WASHINGTON — President Donald Trump's top advisers and Nayib Bukele, the president of El Salvador, said Monday that they have no basis for the small Central American nation to return a Maryland man who was wrongly deported there last month. Bukele called the idea ''preposterous'' even though the U.S. Supreme Court has called on the administration to ''facilitate'' Kilmar Abrego Garcia's return.
Trump administration officials emphasized that Abrego Garcia, who was sent to a notorious gang prison in El Salvador, was a citizen of that country and that the U.S. has no say in his future. And Bukele, who has been a vital partner for the Trump administration in its deportation efforts, said ''of course" he would not release him back to U.S. soil.
''The question is preposterous. How can I smuggle a terrorist into the United States?'' Bukele, seated alongside Trump, told reporters in the Oval Office Monday. ''I don't have the power to return him to the United States."
Should El Salvador want to return Abrego Garcia, the U.S. would ''facilitate it, meaning provide a plane,'' Attorney General Pam Bondi said.

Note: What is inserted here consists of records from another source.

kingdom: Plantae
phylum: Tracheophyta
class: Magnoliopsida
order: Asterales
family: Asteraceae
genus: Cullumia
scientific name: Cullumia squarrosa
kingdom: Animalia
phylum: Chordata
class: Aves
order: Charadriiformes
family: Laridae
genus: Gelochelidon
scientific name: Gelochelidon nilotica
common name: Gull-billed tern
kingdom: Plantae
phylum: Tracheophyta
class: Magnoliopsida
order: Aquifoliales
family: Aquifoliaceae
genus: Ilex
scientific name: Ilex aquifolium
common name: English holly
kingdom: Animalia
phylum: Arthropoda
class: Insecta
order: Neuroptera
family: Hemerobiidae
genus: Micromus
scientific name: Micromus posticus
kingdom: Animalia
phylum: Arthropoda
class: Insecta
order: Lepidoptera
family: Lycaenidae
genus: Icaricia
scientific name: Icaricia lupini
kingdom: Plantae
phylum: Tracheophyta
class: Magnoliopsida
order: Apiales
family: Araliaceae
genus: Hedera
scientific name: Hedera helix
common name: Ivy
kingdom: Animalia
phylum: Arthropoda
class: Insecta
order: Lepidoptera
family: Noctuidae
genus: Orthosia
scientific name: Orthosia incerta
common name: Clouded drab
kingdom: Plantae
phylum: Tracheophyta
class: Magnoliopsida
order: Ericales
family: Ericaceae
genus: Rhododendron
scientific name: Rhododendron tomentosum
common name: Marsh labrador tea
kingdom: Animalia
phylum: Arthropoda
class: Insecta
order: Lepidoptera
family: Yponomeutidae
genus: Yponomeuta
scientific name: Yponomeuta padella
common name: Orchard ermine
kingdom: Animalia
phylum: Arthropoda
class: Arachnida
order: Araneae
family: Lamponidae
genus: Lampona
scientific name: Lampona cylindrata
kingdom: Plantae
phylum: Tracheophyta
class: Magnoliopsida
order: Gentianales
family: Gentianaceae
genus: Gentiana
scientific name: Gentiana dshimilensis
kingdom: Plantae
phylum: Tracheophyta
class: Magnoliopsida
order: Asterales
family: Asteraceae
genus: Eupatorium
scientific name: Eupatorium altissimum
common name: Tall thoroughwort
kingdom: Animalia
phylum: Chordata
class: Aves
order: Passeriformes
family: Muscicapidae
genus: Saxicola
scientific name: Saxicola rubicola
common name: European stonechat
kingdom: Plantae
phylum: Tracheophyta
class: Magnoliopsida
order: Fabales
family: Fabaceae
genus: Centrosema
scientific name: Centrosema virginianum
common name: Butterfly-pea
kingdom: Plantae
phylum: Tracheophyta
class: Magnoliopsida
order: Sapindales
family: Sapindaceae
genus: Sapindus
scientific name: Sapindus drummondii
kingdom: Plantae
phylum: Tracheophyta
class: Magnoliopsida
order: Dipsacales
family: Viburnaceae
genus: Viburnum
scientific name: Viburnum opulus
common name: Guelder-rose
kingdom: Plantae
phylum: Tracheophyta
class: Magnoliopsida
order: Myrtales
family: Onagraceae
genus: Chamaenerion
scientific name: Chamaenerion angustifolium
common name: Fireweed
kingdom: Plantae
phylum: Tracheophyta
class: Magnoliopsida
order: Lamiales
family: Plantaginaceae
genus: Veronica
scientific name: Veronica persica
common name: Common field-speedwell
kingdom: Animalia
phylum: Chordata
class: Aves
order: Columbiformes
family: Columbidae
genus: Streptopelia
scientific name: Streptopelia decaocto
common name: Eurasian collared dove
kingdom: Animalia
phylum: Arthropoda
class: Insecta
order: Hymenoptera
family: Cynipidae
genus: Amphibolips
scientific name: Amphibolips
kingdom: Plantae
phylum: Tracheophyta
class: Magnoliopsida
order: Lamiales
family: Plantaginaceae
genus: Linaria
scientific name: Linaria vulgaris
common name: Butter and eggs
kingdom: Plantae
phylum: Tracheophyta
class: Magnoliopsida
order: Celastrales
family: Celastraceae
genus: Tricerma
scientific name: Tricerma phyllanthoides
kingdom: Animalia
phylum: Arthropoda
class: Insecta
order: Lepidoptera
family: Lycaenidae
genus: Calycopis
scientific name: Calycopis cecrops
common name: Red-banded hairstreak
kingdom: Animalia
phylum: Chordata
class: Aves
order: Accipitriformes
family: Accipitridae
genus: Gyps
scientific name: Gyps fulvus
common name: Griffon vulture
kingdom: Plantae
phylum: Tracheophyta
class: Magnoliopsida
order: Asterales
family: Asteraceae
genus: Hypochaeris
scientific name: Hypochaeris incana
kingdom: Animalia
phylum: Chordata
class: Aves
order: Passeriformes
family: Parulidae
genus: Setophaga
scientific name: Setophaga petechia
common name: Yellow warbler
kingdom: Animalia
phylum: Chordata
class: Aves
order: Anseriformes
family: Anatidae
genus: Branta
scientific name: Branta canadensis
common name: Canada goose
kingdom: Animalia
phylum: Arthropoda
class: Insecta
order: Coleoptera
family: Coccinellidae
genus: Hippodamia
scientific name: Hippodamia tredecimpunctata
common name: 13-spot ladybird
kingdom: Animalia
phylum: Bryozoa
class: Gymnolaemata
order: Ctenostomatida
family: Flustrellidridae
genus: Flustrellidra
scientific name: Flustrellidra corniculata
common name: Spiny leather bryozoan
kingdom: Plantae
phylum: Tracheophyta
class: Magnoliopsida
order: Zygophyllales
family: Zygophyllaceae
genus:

But ''first and foremost, he was illegally in our country, and he had been illegally in our country,'' she said. ''That's up to El Salvador if they want to return him. That's not up to us.''
In a court filing Monday evening, Joseph Mazzara, the acting general counsel for the Department of Homeland Security, said it ''does not have authority to forcibly extract'' Abrego Garcia from El Salvador because he is ''in the domestic custody of a foreign sovereign nation.''
Mazarra also argued that Abergo Garcia is ''no longer eligible for withholding of removal'' because the U.S. designated MS-13 as a foreign terror organization. Abergo Garcia's attorneys say the government has provided no evidence that he was affiliated with MS-13 or any other gang.
The refusal of both countries to allow the return of Abrego Garcia, who had an immigration court order preventing his deportation over fears of gang persecution, is intensifying the battle over the Maryland resident's future. It has also played out in contentious court filings, with repeated refusals from the government to tell a judge what it plans to do, if anything, to repatriate him.